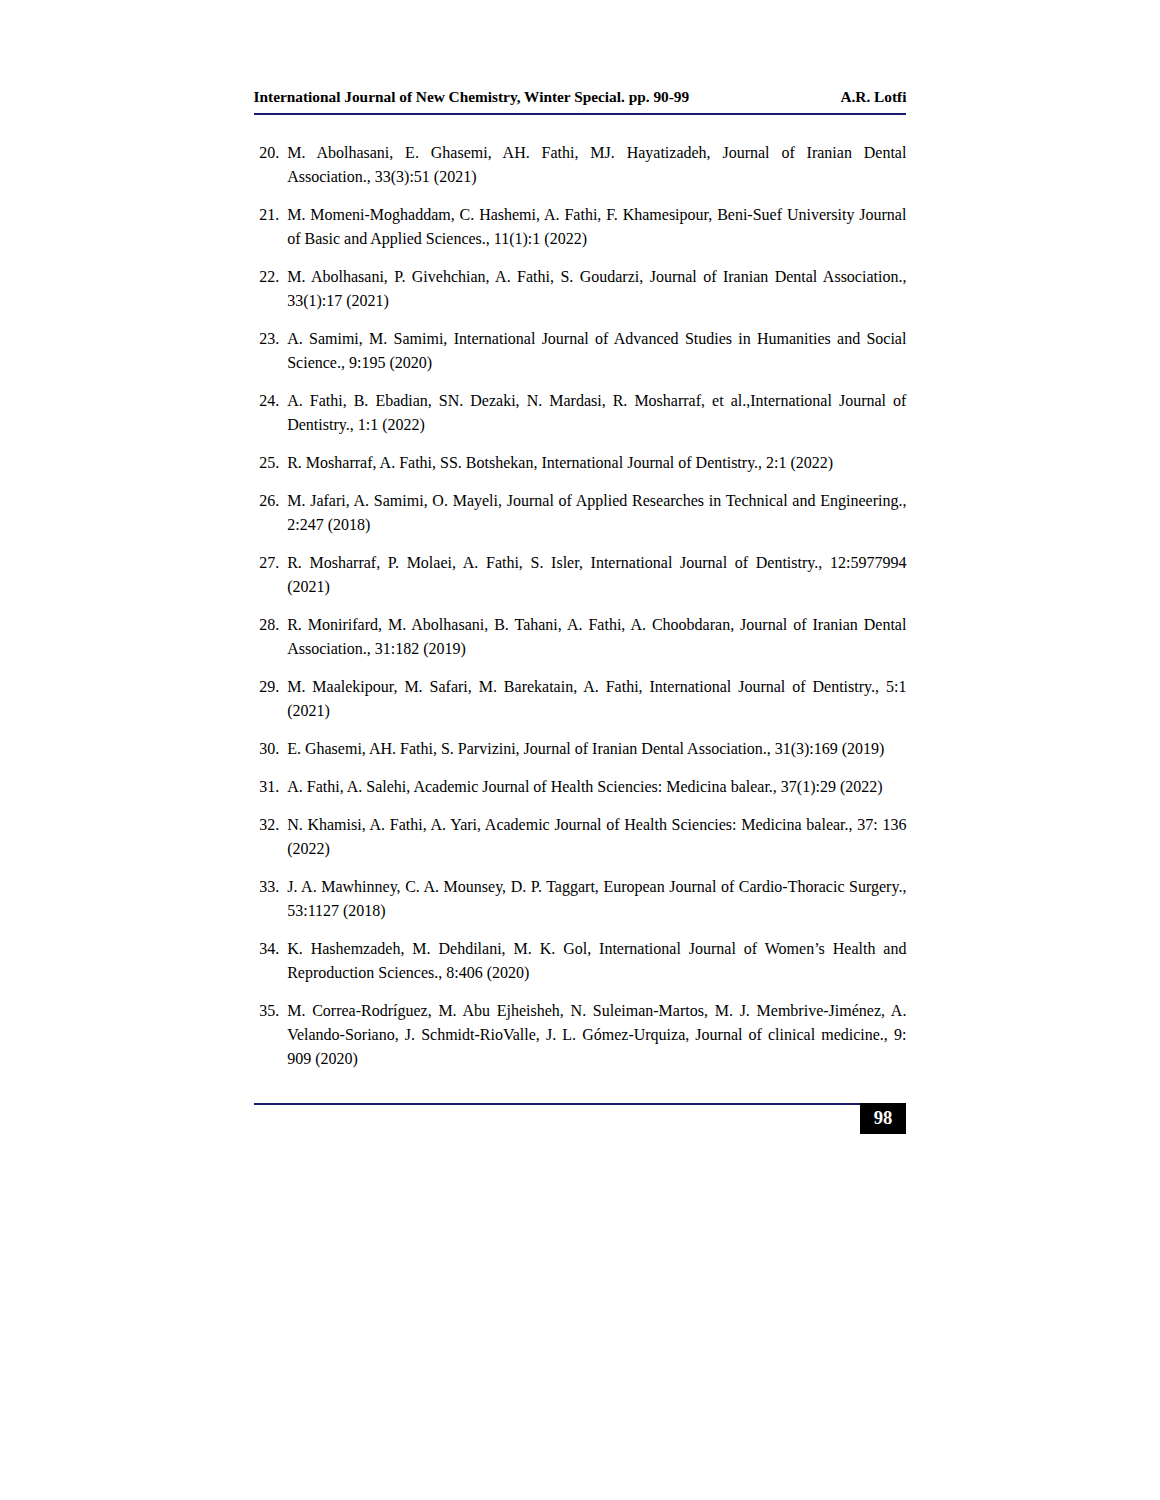International Journal of New Chemistry, Winter Special. pp. 90-99 A.R. Lotfi
20. M. Abolhasani, E. Ghasemi, AH. Fathi, MJ. Hayatizadeh, Journal of Iranian Dental Association., 33(3):51 (2021)
21. M. Momeni-Moghaddam, C. Hashemi, A. Fathi, F. Khamesipour, Beni-Suef University Journal of Basic and Applied Sciences., 11(1):1 (2022)
22. M. Abolhasani, P. Givehchian, A. Fathi, S. Goudarzi, Journal of Iranian Dental Association., 33(1):17 (2021)
23. A. Samimi, M. Samimi, International Journal of Advanced Studies in Humanities and Social Science., 9:195 (2020)
24. A. Fathi, B. Ebadian, SN. Dezaki, N. Mardasi, R. Mosharraf, et al.,International Journal of Dentistry., 1:1 (2022)
25. R. Mosharraf, A. Fathi, SS. Botshekan, International Journal of Dentistry., 2:1 (2022)
26. M. Jafari, A. Samimi, O. Mayeli, Journal of Applied Researches in Technical and Engineering., 2:247 (2018)
27. R. Mosharraf, P. Molaei, A. Fathi, S. Isler, International Journal of Dentistry., 12:5977994 (2021)
28. R. Monirifard, M. Abolhasani, B. Tahani, A. Fathi, A. Choobdaran, Journal of Iranian Dental Association., 31:182 (2019)
29. M. Maalekipour, M. Safari, M. Barekatain, A. Fathi, International Journal of Dentistry., 5:1 (2021)
30. E. Ghasemi, AH. Fathi, S. Parvizini, Journal of Iranian Dental Association., 31(3):169 (2019)
31. A. Fathi, A. Salehi, Academic Journal of Health Sciencies: Medicina balear., 37(1):29 (2022)
32. N. Khamisi, A. Fathi, A. Yari, Academic Journal of Health Sciencies: Medicina balear., 37: 136 (2022)
33. J. A. Mawhinney, C. A. Mounsey, D. P. Taggart, European Journal of Cardio-Thoracic Surgery., 53:1127 (2018)
34. K. Hashemzadeh, M. Dehdilani, M. K. Gol, International Journal of Women’s Health and Reproduction Sciences., 8:406 (2020)
35. M. Correa-Rodríguez, M. Abu Ejheisheh, N. Suleiman-Martos, M. J. Membrive-Jiménez, A. Velando-Soriano, J. Schmidt-RioValle, J. L. Gómez-Urquiza, Journal of clinical medicine., 9: 909 (2020)
98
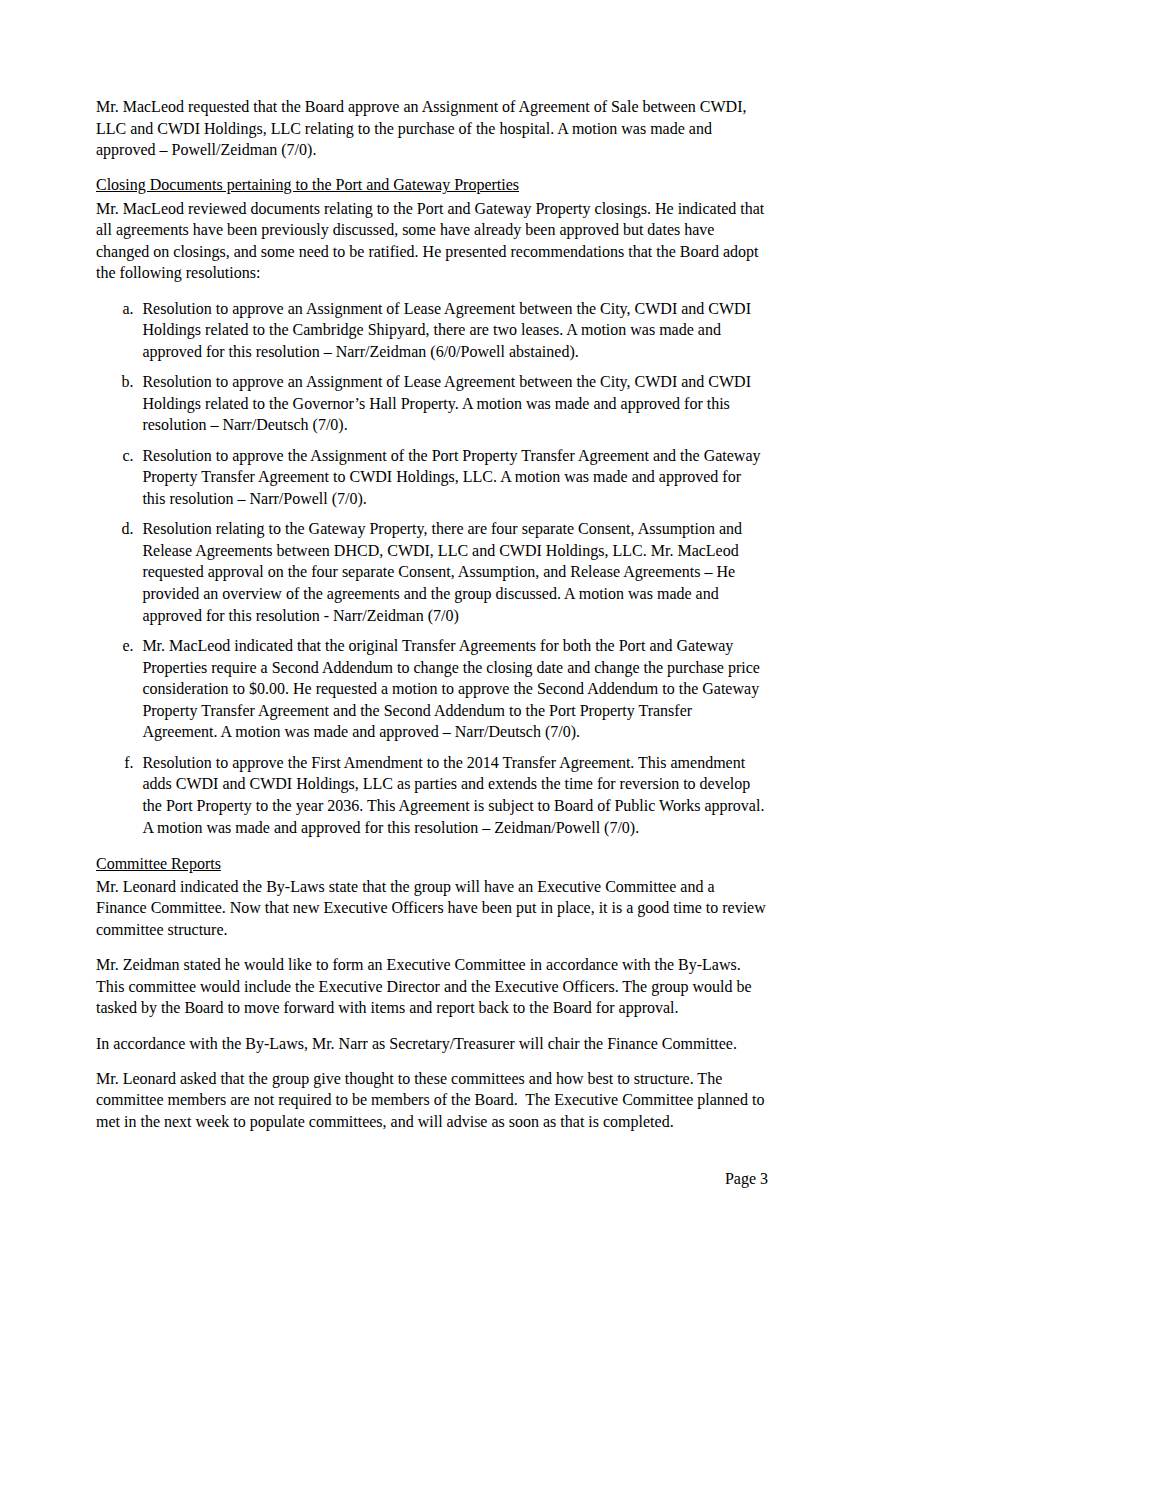Mr. MacLeod requested that the Board approve an Assignment of Agreement of Sale between CWDI, LLC and CWDI Holdings, LLC relating to the purchase of the hospital. A motion was made and approved – Powell/Zeidman (7/0).
Closing Documents pertaining to the Port and Gateway Properties
Mr. MacLeod reviewed documents relating to the Port and Gateway Property closings. He indicated that all agreements have been previously discussed, some have already been approved but dates have changed on closings, and some need to be ratified. He presented recommendations that the Board adopt the following resolutions:
Resolution to approve an Assignment of Lease Agreement between the City, CWDI and CWDI Holdings related to the Cambridge Shipyard, there are two leases. A motion was made and approved for this resolution – Narr/Zeidman (6/0/Powell abstained).
Resolution to approve an Assignment of Lease Agreement between the City, CWDI and CWDI Holdings related to the Governor’s Hall Property. A motion was made and approved for this resolution – Narr/Deutsch (7/0).
Resolution to approve the Assignment of the Port Property Transfer Agreement and the Gateway Property Transfer Agreement to CWDI Holdings, LLC. A motion was made and approved for this resolution – Narr/Powell (7/0).
Resolution relating to the Gateway Property, there are four separate Consent, Assumption and Release Agreements between DHCD, CWDI, LLC and CWDI Holdings, LLC. Mr. MacLeod requested approval on the four separate Consent, Assumption, and Release Agreements – He provided an overview of the agreements and the group discussed. A motion was made and approved for this resolution - Narr/Zeidman (7/0)
Mr. MacLeod indicated that the original Transfer Agreements for both the Port and Gateway Properties require a Second Addendum to change the closing date and change the purchase price consideration to $0.00. He requested a motion to approve the Second Addendum to the Gateway Property Transfer Agreement and the Second Addendum to the Port Property Transfer Agreement. A motion was made and approved – Narr/Deutsch (7/0).
Resolution to approve the First Amendment to the 2014 Transfer Agreement. This amendment adds CWDI and CWDI Holdings, LLC as parties and extends the time for reversion to develop the Port Property to the year 2036. This Agreement is subject to Board of Public Works approval. A motion was made and approved for this resolution – Zeidman/Powell (7/0).
Committee Reports
Mr. Leonard indicated the By-Laws state that the group will have an Executive Committee and a Finance Committee. Now that new Executive Officers have been put in place, it is a good time to review committee structure.
Mr. Zeidman stated he would like to form an Executive Committee in accordance with the By-Laws. This committee would include the Executive Director and the Executive Officers. The group would be tasked by the Board to move forward with items and report back to the Board for approval.
In accordance with the By-Laws, Mr. Narr as Secretary/Treasurer will chair the Finance Committee.
Mr. Leonard asked that the group give thought to these committees and how best to structure. The committee members are not required to be members of the Board. The Executive Committee planned to met in the next week to populate committees, and will advise as soon as that is completed.
Page 3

Task objective: Repeat the records above exactly. No pictures go into the repeat.

Written answer:
International Journal of New Chemistry, Winter Special. pp. 90-99 A.R. Lotfi
20. M. Abolhasani, E. Ghasemi, AH. Fathi, MJ. Hayatizadeh, Journal of Iranian Dental Association., 33(3):51 (2021)
21. M. Momeni-Moghaddam, C. Hashemi, A. Fathi, F. Khamesipour, Beni-Suef University Journal of Basic and Applied Sciences., 11(1):1 (2022)
22. M. Abolhasani, P. Givehchian, A. Fathi, S. Goudarzi, Journal of Iranian Dental Association., 33(1):17 (2021)
23. A. Samimi, M. Samimi, International Journal of Advanced Studies in Humanities and Social Science., 9:195 (2020)
24. A. Fathi, B. Ebadian, SN. Dezaki, N. Mardasi, R. Mosharraf, et al.,International Journal of Dentistry., 1:1 (2022)
25. R. Mosharraf, A. Fathi, SS. Botshekan, International Journal of Dentistry., 2:1 (2022)
26. M. Jafari, A. Samimi, O. Mayeli, Journal of Applied Researches in Technical and Engineering., 2:247 (2018)
27. R. Mosharraf, P. Molaei, A. Fathi, S. Isler, International Journal of Dentistry., 12:5977994 (2021)
28. R. Monirifard, M. Abolhasani, B. Tahani, A. Fathi, A. Choobdaran, Journal of Iranian Dental Association., 31:182 (2019)
29. M. Maalekipour, M. Safari, M. Barekatain, A. Fathi, International Journal of Dentistry., 5:1 (2021)
30. E. Ghasemi, AH. Fathi, S. Parvizini, Journal of Iranian Dental Association., 31(3):169 (2019)
31. A. Fathi, A. Salehi, Academic Journal of Health Sciencies: Medicina balear., 37(1):29 (2022)
32. N. Khamisi, A. Fathi, A. Yari, Academic Journal of Health Sciencies: Medicina balear., 37: 136 (2022)
33. J. A. Mawhinney, C. A. Mounsey, D. P. Taggart, European Journal of Cardio-Thoracic Surgery., 53:1127 (2018)
34. K. Hashemzadeh, M. Dehdilani, M. K. Gol, International Journal of Women’s Health and Reproduction Sciences., 8:406 (2020)
35. M. Correa-Rodríguez, M. Abu Ejheisheh, N. Suleiman-Martos, M. J. Membrive-Jiménez, A. Velando-Soriano, J. Schmidt-RioValle, J. L. Gómez-Urquiza, Journal of clinical medicine., 9: 909 (2020)
98
Mr. MacLeod requested that the Board approve an Assignment of Agreement of Sale between CWDI, LLC and CWDI Holdings, LLC relating to the purchase of the hospital. A motion was made and approved – Powell/Zeidman (7/0).
Closing Documents pertaining to the Port and Gateway Properties
Mr. MacLeod reviewed documents relating to the Port and Gateway Property closings. He indicated that all agreements have been previously discussed, some have already been approved but dates have changed on closings, and some need to be ratified. He presented recommendations that the Board adopt the following resolutions:
Resolution to approve an Assignment of Lease Agreement between the City, CWDI and CWDI Holdings related to the Cambridge Shipyard, there are two leases. A motion was made and approved for this resolution – Narr/Zeidman (6/0/Powell abstained).
Resolution to approve an Assignment of Lease Agreement between the City, CWDI and CWDI Holdings related to the Governor’s Hall Property. A motion was made and approved for this resolution – Narr/Deutsch (7/0).
Resolution to approve the Assignment of the Port Property Transfer Agreement and the Gateway Property Transfer Agreement to CWDI Holdings, LLC. A motion was made and approved for this resolution – Narr/Powell (7/0).
Resolution relating to the Gateway Property, there are four separate Consent, Assumption and Release Agreements between DHCD, CWDI, LLC and CWDI Holdings, LLC. Mr. MacLeod requested approval on the four separate Consent, Assumption, and Release Agreements – He provided an overview of the agreements and the group discussed. A motion was made and approved for this resolution - Narr/Zeidman (7/0)
Mr. MacLeod indicated that the original Transfer Agreements for both the Port and Gateway Properties require a Second Addendum to change the closing date and change the purchase price consideration to $0.00. He requested a motion to approve the Second Addendum to the Gateway Property Transfer Agreement and the Second Addendum to the Port Property Transfer Agreement. A motion was made and approved – Narr/Deutsch (7/0).
Resolution to approve the First Amendment to the 2014 Transfer Agreement. This amendment adds CWDI and CWDI Holdings, LLC as parties and extends the time for reversion to develop the Port Property to the year 2036. This Agreement is subject to Board of Public Works approval. A motion was made and approved for this resolution – Zeidman/Powell (7/0).
Committee Reports
Mr. Leonard indicated the By-Laws state that the group will have an Executive Committee and a Finance Committee. Now that new Executive Officers have been put in place, it is a good time to review committee structure.
Mr. Zeidman stated he would like to form an Executive Committee in accordance with the By-Laws. This committee would include the Executive Director and the Executive Officers. The group would be tasked by the Board to move forward with items and report back to the Board for approval.
In accordance with the By-Laws, Mr. Narr as Secretary/Treasurer will chair the Finance Committee.
Mr. Leonard asked that the group give thought to these committees and how best to structure. The committee members are not required to be members of the Board. The Executive Committee planned to met in the next week to populate committees, and will advise as soon as that is completed.
Page 3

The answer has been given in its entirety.